Exercise brief - Return the opening lines of the material, word for word. End with the line that contains "Arroyo Grande In Brief".

[[ Extracted data open ]]

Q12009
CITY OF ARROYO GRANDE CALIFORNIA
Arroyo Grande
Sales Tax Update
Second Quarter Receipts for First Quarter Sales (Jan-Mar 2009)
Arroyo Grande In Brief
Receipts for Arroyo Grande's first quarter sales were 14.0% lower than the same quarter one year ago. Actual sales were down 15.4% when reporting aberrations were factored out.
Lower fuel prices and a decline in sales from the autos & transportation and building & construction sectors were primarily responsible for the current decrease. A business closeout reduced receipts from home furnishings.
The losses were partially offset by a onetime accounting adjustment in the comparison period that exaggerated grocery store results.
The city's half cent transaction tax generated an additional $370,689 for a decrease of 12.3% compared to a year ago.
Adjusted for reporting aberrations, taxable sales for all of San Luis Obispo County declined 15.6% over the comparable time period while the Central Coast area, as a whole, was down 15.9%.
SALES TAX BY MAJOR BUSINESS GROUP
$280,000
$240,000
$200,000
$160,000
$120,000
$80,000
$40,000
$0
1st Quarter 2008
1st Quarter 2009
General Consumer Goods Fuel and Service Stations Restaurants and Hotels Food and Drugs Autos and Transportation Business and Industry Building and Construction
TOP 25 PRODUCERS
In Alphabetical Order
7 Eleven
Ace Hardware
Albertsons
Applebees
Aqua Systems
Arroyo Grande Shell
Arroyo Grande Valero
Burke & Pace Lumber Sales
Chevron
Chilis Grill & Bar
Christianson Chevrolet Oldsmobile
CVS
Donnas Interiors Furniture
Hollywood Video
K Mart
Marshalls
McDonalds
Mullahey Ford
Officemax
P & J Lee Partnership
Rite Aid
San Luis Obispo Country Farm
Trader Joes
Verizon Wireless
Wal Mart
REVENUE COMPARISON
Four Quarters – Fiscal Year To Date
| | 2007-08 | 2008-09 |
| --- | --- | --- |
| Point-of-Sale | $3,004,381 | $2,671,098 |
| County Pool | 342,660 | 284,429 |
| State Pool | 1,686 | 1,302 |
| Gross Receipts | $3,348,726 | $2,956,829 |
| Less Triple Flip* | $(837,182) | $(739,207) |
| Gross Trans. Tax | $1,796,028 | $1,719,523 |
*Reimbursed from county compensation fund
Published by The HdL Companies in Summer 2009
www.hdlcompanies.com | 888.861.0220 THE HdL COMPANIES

[[ Extracted data closed ]]

Finished exercise -
Q12009
CITY OF ARROYO GRANDE CALIFORNIA
Arroyo Grande
Sales Tax Update
Second Quarter Receipts for First Quarter Sales (Jan-Mar 2009)
Arroyo Grande In Brief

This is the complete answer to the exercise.